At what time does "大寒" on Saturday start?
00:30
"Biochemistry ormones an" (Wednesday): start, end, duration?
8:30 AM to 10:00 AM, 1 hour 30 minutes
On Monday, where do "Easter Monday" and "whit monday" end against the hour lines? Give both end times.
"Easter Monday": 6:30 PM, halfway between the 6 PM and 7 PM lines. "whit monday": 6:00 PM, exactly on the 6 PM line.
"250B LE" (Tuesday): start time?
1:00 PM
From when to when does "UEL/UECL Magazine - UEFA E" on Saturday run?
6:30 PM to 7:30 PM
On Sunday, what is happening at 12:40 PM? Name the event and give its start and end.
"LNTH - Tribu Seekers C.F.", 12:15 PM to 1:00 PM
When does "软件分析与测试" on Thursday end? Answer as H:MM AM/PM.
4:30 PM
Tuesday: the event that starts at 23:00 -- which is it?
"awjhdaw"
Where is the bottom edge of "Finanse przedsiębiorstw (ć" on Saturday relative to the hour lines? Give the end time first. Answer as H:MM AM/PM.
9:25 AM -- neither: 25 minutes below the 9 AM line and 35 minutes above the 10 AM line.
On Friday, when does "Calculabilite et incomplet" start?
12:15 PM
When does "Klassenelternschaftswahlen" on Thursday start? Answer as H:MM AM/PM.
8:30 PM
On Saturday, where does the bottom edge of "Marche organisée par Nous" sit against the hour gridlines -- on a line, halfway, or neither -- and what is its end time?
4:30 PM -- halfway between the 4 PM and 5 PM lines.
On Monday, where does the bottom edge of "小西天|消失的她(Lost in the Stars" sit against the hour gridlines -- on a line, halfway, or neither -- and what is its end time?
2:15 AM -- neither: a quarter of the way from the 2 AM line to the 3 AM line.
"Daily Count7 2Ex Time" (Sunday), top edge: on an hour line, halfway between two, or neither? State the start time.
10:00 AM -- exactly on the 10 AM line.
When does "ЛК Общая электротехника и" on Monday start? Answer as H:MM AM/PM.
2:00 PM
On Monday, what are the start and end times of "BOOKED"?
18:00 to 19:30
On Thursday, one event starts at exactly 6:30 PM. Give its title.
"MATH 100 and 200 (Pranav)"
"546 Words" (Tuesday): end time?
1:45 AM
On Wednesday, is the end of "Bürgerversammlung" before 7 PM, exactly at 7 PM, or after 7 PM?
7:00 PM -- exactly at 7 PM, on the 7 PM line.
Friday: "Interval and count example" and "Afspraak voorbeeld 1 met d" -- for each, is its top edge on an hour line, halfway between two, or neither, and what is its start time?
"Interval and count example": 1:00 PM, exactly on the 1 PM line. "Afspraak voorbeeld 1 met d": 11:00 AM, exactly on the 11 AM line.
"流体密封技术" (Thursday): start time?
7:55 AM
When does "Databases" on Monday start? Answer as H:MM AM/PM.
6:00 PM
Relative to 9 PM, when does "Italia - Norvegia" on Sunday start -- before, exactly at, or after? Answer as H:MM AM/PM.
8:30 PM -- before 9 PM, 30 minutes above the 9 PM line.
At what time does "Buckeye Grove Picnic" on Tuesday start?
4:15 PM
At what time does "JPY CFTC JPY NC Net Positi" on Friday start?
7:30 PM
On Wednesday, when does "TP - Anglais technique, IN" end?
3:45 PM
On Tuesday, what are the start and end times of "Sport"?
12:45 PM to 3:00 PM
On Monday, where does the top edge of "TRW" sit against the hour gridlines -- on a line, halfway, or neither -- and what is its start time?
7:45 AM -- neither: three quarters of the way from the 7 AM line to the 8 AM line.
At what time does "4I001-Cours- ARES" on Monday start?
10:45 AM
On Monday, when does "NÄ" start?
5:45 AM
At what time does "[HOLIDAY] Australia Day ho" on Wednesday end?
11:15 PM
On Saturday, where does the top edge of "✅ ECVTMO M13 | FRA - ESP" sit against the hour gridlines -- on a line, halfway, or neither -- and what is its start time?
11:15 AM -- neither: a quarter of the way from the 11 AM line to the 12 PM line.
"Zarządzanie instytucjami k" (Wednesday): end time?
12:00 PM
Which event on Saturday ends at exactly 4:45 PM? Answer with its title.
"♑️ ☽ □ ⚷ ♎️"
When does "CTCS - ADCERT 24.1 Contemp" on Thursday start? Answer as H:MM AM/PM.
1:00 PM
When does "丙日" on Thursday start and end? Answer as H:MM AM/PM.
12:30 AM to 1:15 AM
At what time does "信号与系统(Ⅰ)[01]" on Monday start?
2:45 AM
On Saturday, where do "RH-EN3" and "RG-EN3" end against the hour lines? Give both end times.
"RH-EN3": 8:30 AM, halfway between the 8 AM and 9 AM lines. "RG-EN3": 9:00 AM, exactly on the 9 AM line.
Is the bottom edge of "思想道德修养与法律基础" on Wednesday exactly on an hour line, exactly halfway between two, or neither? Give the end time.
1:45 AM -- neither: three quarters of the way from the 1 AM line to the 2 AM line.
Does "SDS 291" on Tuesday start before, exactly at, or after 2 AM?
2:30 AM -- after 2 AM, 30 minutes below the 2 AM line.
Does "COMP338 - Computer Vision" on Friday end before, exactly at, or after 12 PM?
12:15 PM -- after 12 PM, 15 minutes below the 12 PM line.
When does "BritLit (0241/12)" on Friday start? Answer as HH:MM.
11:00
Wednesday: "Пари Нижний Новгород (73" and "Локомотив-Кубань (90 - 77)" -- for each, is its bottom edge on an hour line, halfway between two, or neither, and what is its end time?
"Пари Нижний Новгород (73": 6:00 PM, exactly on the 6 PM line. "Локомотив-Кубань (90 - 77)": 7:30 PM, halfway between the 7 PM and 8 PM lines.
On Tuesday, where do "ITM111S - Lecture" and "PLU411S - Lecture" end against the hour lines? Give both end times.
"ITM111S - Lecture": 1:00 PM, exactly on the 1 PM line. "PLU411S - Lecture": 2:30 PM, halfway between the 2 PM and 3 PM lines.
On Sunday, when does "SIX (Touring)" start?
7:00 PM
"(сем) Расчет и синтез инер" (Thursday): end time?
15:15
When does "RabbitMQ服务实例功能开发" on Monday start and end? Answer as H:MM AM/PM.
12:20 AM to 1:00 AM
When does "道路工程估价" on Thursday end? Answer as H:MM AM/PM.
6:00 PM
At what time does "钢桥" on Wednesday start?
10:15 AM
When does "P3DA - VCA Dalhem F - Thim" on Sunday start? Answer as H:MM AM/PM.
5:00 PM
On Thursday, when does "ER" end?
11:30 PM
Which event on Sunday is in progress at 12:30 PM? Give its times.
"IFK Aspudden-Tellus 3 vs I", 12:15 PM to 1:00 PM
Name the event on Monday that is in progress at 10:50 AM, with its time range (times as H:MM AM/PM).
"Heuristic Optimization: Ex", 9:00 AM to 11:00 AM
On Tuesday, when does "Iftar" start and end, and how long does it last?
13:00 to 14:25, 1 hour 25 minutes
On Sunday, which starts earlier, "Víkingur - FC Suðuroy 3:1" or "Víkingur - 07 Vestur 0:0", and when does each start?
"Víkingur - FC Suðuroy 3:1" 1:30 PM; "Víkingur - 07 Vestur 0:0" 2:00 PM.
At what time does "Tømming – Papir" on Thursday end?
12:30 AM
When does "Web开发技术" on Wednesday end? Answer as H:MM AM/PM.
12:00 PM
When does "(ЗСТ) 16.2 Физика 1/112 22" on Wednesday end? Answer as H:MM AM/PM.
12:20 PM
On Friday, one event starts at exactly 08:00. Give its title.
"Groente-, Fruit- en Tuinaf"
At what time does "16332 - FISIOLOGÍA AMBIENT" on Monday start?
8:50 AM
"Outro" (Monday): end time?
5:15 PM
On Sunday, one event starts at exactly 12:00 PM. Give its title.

• • • •

What needs to be done: How many lines in the listing above contain the string "Sunday" with matching case? Reply with the number alone.

Response to this exercise: 8